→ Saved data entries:
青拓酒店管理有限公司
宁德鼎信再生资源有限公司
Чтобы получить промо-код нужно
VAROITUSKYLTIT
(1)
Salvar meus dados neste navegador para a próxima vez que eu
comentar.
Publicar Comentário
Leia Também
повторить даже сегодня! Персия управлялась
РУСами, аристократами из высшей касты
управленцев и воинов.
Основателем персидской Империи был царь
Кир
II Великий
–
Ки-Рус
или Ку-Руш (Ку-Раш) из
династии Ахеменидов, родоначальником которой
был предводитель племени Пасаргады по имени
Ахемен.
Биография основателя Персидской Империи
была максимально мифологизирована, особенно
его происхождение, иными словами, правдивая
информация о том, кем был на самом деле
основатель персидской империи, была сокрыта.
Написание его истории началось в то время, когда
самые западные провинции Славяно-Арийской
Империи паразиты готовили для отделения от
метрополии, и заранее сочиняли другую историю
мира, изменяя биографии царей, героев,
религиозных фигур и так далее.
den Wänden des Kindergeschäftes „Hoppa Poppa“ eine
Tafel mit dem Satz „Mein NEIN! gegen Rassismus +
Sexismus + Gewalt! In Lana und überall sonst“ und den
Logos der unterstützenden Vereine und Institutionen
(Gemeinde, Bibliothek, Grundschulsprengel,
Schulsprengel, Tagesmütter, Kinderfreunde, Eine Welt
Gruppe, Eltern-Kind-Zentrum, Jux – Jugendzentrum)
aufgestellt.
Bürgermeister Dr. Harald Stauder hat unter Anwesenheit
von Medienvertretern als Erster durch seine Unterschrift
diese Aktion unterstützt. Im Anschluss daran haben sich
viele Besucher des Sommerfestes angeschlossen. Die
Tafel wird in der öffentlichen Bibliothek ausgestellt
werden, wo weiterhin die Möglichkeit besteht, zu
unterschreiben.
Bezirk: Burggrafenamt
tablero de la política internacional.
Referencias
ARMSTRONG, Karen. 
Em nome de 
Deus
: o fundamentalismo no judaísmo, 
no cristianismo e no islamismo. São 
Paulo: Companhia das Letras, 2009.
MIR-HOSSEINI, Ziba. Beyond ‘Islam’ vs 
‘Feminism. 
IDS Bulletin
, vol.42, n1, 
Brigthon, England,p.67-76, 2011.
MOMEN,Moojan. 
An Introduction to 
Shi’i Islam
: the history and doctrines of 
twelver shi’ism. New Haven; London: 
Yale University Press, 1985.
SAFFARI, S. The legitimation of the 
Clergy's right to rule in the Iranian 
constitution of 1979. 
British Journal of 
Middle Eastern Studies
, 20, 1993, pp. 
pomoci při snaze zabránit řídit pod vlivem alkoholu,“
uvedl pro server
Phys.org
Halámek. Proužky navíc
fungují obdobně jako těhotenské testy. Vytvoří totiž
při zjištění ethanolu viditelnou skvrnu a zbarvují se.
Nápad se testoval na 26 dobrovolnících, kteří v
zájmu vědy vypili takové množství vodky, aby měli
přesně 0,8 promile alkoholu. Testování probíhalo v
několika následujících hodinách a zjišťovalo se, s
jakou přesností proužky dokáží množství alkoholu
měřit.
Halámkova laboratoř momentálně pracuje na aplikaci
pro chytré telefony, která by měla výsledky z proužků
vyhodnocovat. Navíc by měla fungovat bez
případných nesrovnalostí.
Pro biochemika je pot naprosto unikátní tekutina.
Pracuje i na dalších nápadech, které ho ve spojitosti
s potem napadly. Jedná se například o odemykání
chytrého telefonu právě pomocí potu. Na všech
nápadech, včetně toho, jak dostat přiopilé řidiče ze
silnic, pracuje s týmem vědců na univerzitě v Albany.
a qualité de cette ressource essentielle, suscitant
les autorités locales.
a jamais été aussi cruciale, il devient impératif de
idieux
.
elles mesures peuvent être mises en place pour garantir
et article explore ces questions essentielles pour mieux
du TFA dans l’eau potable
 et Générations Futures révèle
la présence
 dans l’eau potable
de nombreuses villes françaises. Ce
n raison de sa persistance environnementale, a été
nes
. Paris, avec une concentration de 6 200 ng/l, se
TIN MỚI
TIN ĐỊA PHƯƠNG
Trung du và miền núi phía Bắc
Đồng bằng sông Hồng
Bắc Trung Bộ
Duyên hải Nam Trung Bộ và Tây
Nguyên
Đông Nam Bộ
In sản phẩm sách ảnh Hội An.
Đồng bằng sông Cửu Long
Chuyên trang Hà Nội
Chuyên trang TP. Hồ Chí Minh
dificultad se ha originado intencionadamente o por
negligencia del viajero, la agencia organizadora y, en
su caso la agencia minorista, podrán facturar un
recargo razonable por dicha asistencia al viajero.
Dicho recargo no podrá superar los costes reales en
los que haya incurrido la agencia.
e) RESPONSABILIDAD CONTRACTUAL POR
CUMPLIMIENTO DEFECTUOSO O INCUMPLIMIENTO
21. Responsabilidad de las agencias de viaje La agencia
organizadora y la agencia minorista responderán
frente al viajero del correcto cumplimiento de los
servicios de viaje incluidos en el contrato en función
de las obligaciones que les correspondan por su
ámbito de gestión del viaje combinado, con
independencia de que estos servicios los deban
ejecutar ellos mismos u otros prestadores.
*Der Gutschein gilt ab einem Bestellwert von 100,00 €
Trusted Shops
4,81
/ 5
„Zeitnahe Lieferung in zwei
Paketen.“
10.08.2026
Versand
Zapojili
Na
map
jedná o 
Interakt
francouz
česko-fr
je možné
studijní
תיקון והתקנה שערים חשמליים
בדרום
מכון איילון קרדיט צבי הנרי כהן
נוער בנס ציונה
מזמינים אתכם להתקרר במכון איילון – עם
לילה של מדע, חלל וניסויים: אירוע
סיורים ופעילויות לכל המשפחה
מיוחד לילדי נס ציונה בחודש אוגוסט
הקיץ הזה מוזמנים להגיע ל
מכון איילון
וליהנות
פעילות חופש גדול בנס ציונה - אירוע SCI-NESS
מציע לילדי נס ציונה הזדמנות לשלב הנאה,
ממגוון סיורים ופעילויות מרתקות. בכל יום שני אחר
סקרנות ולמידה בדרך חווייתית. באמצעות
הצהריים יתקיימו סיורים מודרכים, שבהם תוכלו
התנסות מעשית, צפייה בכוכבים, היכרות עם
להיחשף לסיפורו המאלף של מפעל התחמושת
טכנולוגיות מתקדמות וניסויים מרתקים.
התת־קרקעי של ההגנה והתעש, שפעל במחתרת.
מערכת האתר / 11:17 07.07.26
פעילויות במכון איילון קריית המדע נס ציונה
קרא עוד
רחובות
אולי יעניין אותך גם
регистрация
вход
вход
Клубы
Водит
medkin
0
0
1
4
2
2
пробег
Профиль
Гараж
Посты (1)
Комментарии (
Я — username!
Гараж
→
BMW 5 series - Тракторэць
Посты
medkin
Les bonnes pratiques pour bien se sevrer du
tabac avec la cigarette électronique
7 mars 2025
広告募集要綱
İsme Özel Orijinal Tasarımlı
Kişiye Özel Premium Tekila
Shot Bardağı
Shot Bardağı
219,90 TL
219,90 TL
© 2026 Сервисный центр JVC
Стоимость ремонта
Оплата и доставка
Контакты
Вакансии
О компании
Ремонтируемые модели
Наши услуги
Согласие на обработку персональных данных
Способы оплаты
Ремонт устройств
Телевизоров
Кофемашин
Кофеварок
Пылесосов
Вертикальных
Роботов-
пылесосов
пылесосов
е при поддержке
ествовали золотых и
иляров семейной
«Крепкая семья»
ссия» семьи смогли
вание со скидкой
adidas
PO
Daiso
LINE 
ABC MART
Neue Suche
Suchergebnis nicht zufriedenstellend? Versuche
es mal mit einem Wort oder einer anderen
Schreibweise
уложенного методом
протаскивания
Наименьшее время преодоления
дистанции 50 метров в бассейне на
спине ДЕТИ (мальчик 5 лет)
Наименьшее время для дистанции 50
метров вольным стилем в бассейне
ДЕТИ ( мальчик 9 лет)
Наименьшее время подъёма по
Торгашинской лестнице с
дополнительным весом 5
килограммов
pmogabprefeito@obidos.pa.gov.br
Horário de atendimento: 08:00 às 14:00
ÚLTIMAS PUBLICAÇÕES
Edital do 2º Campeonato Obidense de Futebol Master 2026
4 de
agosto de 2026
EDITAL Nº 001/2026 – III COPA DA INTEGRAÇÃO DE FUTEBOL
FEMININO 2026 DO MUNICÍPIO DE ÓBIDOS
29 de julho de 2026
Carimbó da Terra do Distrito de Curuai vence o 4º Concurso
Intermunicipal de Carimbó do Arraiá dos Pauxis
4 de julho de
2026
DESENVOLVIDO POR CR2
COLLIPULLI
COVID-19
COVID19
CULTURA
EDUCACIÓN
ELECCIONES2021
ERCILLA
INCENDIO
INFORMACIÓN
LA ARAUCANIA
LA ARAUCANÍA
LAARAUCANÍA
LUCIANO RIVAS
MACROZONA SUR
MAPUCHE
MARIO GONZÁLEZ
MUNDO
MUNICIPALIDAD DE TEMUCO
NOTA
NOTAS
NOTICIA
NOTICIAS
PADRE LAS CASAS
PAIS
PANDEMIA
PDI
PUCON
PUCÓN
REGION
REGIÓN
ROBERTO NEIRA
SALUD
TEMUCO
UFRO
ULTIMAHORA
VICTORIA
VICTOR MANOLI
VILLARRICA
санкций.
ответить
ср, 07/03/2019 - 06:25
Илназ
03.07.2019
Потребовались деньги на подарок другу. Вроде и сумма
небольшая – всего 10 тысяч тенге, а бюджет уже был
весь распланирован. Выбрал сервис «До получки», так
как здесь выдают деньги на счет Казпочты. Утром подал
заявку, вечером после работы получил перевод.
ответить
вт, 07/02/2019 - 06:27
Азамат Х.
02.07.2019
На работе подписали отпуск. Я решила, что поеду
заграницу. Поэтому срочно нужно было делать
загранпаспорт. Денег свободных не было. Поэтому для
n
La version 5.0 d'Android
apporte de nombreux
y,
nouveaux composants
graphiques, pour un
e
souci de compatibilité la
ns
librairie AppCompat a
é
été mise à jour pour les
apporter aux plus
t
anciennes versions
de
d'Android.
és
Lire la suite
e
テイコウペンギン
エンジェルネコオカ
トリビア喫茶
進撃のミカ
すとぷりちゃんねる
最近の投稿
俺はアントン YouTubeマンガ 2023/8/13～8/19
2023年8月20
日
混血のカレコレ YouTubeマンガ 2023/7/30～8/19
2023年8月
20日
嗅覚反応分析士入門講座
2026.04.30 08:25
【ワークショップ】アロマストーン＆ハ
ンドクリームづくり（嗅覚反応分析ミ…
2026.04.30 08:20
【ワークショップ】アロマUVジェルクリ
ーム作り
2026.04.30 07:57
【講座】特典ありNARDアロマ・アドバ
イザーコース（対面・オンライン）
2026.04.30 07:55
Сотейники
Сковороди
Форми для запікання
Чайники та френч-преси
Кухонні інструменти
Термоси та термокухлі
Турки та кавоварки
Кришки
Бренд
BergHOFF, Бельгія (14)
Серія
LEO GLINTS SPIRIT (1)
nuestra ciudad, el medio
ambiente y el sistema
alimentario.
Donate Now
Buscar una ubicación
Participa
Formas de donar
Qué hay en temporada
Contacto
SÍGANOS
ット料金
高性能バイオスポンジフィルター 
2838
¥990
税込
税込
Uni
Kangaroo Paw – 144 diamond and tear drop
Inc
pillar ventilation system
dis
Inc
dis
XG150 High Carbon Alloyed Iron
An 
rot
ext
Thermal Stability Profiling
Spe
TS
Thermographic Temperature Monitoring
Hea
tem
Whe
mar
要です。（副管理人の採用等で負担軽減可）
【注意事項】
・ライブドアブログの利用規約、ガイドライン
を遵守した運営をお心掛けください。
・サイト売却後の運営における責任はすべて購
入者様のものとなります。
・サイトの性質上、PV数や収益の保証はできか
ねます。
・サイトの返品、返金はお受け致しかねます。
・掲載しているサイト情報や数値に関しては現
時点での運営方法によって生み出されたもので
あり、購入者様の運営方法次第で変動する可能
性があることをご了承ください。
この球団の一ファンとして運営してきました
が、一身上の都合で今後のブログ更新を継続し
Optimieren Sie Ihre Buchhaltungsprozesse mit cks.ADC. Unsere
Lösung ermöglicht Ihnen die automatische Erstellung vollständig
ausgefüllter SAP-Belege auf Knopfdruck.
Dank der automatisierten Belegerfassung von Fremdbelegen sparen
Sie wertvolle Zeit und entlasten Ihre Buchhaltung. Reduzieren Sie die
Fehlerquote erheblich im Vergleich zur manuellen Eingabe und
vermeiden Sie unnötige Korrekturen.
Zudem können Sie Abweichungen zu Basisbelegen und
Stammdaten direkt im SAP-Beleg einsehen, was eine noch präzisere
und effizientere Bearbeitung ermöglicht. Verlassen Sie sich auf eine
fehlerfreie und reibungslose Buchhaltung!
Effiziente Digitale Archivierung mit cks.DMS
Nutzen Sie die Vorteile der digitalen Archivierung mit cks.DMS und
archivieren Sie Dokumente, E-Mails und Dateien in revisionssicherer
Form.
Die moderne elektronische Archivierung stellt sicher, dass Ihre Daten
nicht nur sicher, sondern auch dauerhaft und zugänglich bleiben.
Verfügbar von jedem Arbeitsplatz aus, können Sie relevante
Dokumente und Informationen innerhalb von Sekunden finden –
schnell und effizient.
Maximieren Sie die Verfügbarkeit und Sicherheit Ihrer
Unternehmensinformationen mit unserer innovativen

→ Task to carry out: Return the lines above precisely as they appear, beginning at the first line and ending at the line with "Paulo: Companhia das Letras, 2009.", and nothing after it.

→ Response area:
青拓酒店管理有限公司
宁德鼎信再生资源有限公司
Чтобы получить промо-код нужно
VAROITUSKYLTIT
(1)
Salvar meus dados neste navegador para a próxima vez que eu
comentar.
Publicar Comentário
Leia Também
повторить даже сегодня! Персия управлялась
РУСами, аристократами из высшей касты
управленцев и воинов.
Основателем персидской Империи был царь
Кир
II Великий
–
Ки-Рус
или Ку-Руш (Ку-Раш) из
династии Ахеменидов, родоначальником которой
был предводитель племени Пасаргады по имени
Ахемен.
Биография основателя Персидской Империи
была максимально мифологизирована, особенно
его происхождение, иными словами, правдивая
информация о том, кем был на самом деле
основатель персидской империи, была сокрыта.
Написание его истории началось в то время, когда
самые западные провинции Славяно-Арийской
Империи паразиты готовили для отделения от
метрополии, и заранее сочиняли другую историю
мира, изменяя биографии царей, героев,
религиозных фигур и так далее.
den Wänden des Kindergeschäftes „Hoppa Poppa“ eine
Tafel mit dem Satz „Mein NEIN! gegen Rassismus +
Sexismus + Gewalt! In Lana und überall sonst“ und den
Logos der unterstützenden Vereine und Institutionen
(Gemeinde, Bibliothek, Grundschulsprengel,
Schulsprengel, Tagesmütter, Kinderfreunde, Eine Welt
Gruppe, Eltern-Kind-Zentrum, Jux – Jugendzentrum)
aufgestellt.
Bürgermeister Dr. Harald Stauder hat unter Anwesenheit
von Medienvertretern als Erster durch seine Unterschrift
diese Aktion unterstützt. Im Anschluss daran haben sich
viele Besucher des Sommerfestes angeschlossen. Die
Tafel wird in der öffentlichen Bibliothek ausgestellt
werden, wo weiterhin die Möglichkeit besteht, zu
unterschreiben.
Bezirk: Burggrafenamt
tablero de la política internacional.
Referencias
ARMSTRONG, Karen. 
Em nome de 
Deus
: o fundamentalismo no judaísmo, 
no cristianismo e no islamismo. São 
Paulo: Companhia das Letras, 2009.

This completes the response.